◆ DATA SUPPLIED:
# # #
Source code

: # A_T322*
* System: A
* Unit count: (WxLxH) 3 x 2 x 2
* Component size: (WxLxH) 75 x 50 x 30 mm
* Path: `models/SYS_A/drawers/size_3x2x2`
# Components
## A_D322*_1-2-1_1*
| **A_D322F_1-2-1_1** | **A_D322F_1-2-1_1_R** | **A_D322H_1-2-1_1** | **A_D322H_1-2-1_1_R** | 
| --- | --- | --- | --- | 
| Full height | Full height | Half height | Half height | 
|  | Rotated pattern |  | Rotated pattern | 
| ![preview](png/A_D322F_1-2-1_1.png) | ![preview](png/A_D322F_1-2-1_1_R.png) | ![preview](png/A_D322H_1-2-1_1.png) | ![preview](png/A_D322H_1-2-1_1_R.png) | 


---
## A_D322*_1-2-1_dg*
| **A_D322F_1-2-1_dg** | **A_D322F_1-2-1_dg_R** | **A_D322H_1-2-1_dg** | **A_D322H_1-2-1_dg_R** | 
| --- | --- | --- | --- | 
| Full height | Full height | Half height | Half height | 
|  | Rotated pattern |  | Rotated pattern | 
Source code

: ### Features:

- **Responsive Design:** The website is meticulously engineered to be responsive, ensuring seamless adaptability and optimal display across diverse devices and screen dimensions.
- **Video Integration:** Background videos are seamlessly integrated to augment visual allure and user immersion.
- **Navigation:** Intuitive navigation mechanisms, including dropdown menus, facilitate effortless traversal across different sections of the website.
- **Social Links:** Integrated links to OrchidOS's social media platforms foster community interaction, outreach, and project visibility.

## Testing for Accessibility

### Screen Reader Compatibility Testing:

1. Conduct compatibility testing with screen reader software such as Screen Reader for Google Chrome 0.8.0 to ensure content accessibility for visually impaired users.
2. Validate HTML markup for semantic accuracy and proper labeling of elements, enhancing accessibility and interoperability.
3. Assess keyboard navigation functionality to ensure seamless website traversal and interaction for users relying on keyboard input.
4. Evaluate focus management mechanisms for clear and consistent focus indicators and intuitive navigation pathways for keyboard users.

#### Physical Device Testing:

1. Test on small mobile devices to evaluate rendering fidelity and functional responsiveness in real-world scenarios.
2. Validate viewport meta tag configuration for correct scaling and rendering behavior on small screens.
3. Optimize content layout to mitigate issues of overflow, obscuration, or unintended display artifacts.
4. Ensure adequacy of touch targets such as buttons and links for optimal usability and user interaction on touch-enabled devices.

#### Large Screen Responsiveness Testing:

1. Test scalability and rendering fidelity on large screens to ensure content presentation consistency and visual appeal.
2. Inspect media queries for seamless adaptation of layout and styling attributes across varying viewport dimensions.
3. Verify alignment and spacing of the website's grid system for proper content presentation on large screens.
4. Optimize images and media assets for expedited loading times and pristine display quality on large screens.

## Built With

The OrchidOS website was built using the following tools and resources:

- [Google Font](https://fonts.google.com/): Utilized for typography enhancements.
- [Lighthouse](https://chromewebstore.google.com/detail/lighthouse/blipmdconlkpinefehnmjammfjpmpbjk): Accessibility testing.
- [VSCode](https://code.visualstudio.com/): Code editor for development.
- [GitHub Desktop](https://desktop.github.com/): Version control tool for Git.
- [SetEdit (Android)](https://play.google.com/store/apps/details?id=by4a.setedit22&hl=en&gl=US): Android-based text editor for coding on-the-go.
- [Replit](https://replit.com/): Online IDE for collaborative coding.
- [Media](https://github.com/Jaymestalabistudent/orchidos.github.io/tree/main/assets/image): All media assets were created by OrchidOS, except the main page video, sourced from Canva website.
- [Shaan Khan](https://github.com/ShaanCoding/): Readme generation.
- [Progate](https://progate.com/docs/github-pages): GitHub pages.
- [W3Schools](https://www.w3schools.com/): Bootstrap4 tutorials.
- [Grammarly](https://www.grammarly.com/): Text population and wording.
# # #
Find where the line with "The OrchidOS website" sits in the material above, then copy exactly from it through the line with "- [VSCode](https://code.visualstudio.com/): Code". Add no other line.

◆ RESULT:
The OrchidOS website was built using the following tools and resources:

- [Google Font](https://fonts.google.com/): Utilized for typography enhancements.
- [Lighthouse](https://chromewebstore.google.com/detail/lighthouse/blipmdconlkpinefehnmjammfjpmpbjk): Accessibility testing.
- [VSCode](https://code.visualstudio.com/): Code editor for development.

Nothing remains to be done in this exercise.